IGN reported that Nintendo had sent them the following statements:

“Throughout April, NOA territories will receive the last shipments of Nintendo Entertainment System: NES Classic Edition systems for this year. We encourage anyone interested in obtaining this system to check with retail outlets regarding availability. We understand that it has been difficult for many consumers to find a system, and for that we apologize. We have paid close attention to consumer feedback, and we greatly appreciate the incredible level of consumer interest and support for this product.”

“NES Classic Edition wasn’t intended to be an ongoing, long-term product. However, due to high demand, we did add extra shipments to our original plans.”
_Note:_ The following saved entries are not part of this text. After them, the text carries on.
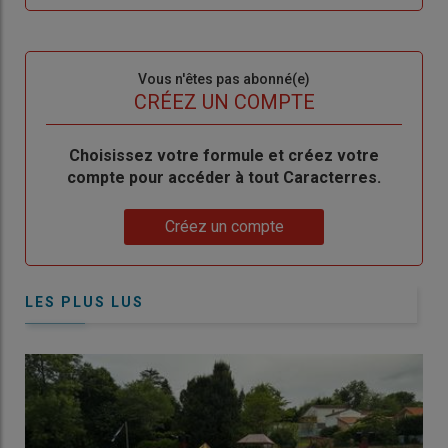
me
de
connecte"
passe"
Sous-
Vous n'êtes pas abonné(e)
titre
TITRE
CRÉEZ UN COMPTE
Body
Choisissez votre formule et créez votre
compte pour accéder à tout Caracterres.
Lien
Créez un compte
LES PLUS LUS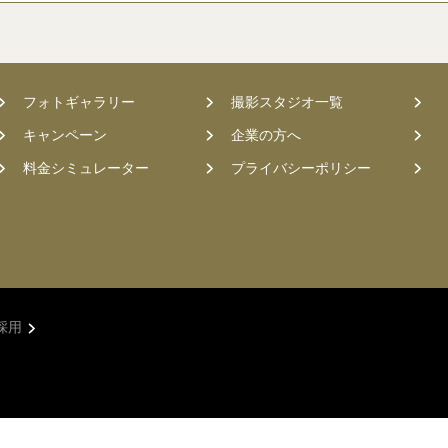
フォトギャラリー
撮影スタジオ一覧
キャンペーン
企業の方へ
料金シミュレーター
プライバシーポリシー
採用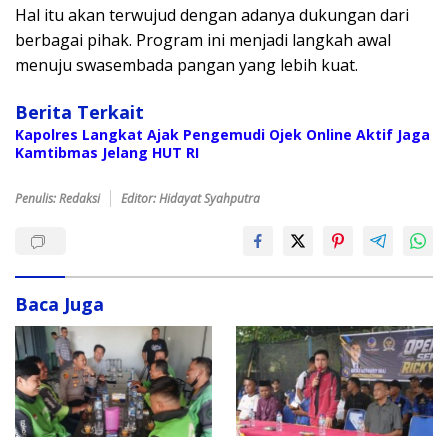
Hal itu akan terwujud dengan adanya dukungan dari
berbagai pihak. Program ini menjadi langkah awal
menuju swasembada pangan yang lebih kuat.
Berita Terkait
Kapolres Langkat Ajak Pengemudi Ojek Online Aktif Jaga
Kamtibmas Jelang HUT RI
Penulis: Redaksi
Editor: Hidayat Syahputra
Baca Juga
While the NES Classic’s design practically precluded any official updates to add more games (although it certainly encouraged hacking on that front), Nintendo’s statments do little to mollify the significant fan disappointment. In a poll concluded on Saturday, GameFAQs asked visitors to the website their opinion on the discontinuation, and over fourteen thousand responded. Nearly a third of visitors (29%) merely expressed resignation over how the NES Classic’s conclusion was how Nintendo ran their business. However, a majority (64%) expressed some degree of frustration with the gaming behemoth. Approximately 33% felt baffled and could not understand why Nintendo “did not want their money,” while a further 14% were infuriated, as they felt their desire for one of the mini-consoles had been permanently thwarted. A final 17% professed their irritation at the whole deal and claimed sour grapes over the “overpriced bunch of old games.”

However, one collection of optimists, making up approximately 6% of the total, believed that decision was “genius,” since Nintendo would likely sell an improved version in a few months. Given the existence of the Switch and possibility of selling emulated copies of Nintendo classics from the eShop, that’s unlikely. For now, it’s still possible to get a NES Classic, if at somewhat extortionate pricing.